Laporan keuangan dapat disebut sebagai informasi jika dapat dibandingkan dengan periode sebelumnya, atau berdasarkan pada entitas dan ekuitasnya.
5. Dapat dipahami
Karena laporan keuangan merupakan acuan pengambilan keputusan, maka laporan keuangan harus dapat dimengerti dan dipahami oleh pihak–pihak yang menggunakan laporan keuangan ini.

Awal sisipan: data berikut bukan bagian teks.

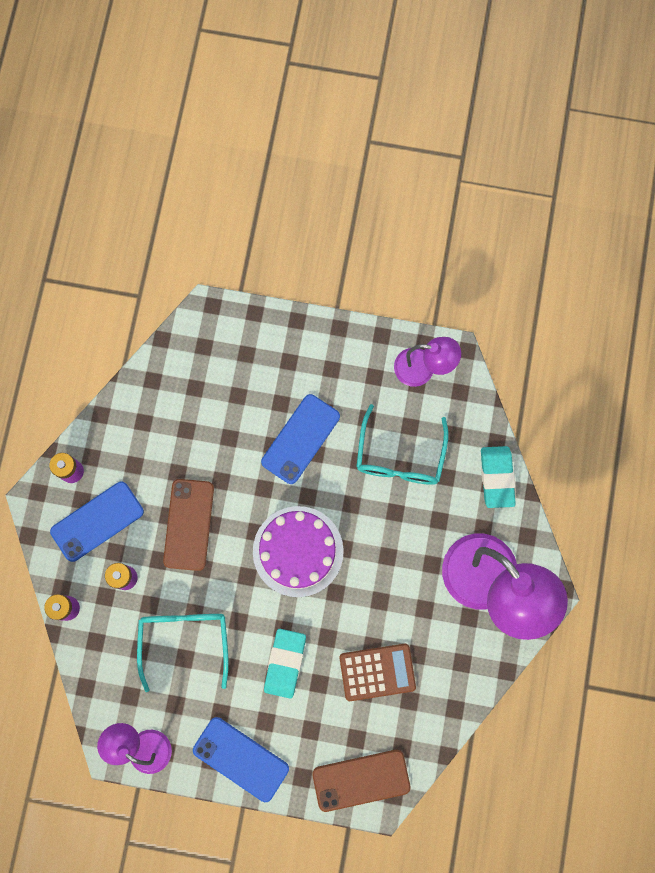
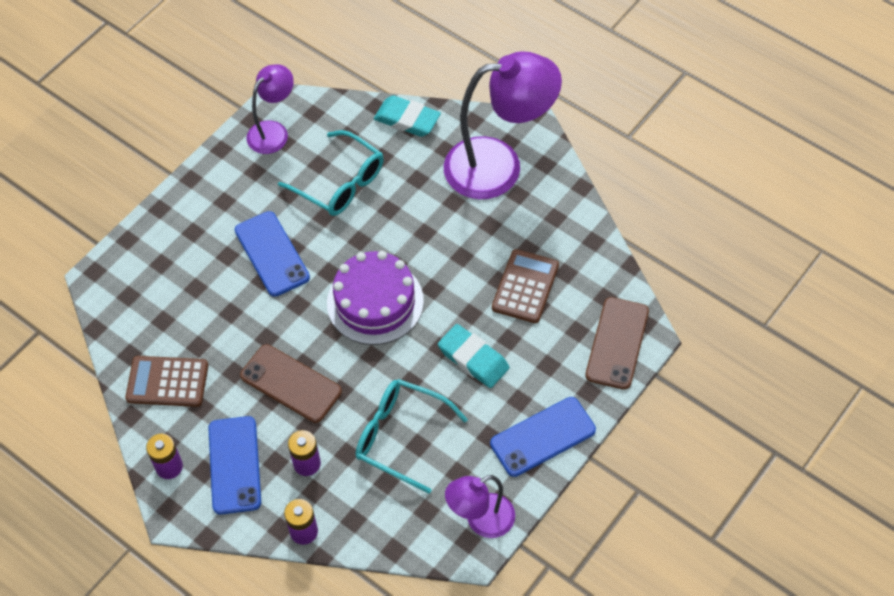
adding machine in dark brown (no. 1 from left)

Laporan keuangan merupakan bentuk pertanggung jawaban atas kepengurusan sumber daya ekonomi yang dimiliki suatu entitas. Laporan keuangan yang diterbitkan harus disusun berdasarkan standar akuntansi yang berlaku agar laporan keuangan tersebut dapat dibandingkan dengan laporan keuangan periode sebelumnya atau dibandingkan dengan laporan keuangan entitas lainnya. Nordiawan (2006:134). Menurut Peraturan Pemerintah Nomor 24 Tahun 2005, laporan keuangan merupakan laporan terstruktur mengenai posisi keuangan dan transaksi-transaksi yang dilakukan oleh suatu entitas pelaporan. Data yang termuat di dalam laporan keuangan mencerminkan ringkasan kuantitatif operasi dan aktivitas suatu entitas. Rumah sakit sebagai suatu entitas penyedia jasa juga diharuskan menyajikan laporan keuangan. Laporan keuangan dapat memberikan banyak informasi mengenai kekuatan sumber daya rumah sakit, kelemahan, masalah, efisiensi operasi dan sebagainya.
Menurut Nordiawan (2006: 202) ada empat macam laporan keuangan utama yang dihasilkan proses akuntansi rumah sakit yaitu: (1) Laporan Keuangan (Kas, Piutang, lnvestasi, Aktiva tetap, Aktiva yang disisihkan, Utang Jangka Panjang, Saldo); (2) Laporan Operasi (Pendapatan jasa penderita dihitung pada jumlah bruto, Penyesuaian kontraktual berasal dari keterlibatan pihak ketiga dalam penggantian pembayaran medis, Pendapatan dari kegiatan lainnya mencerminkan pendapatan yang berasal bukan dari penderita seperti kantin dan sewa parker, Transfer antar dana ditujukan apabila ada transfer dari saldo dana yang dikelompokkan sebagai dana terikat menjadi dana tidak terikat, Beban dana umum yang diakui secara akrual seperti halnya pada entitas komersial, Sumbangan atau donasi dikelompokkan menjadi donasi yang berbentuk jasa atau berbentuk aktiva; (3) Laporan Perubahan Aktiva Bersih( tidak terikat, terikat sementara dan terikat permanen); (4) Laporan Arus Kas.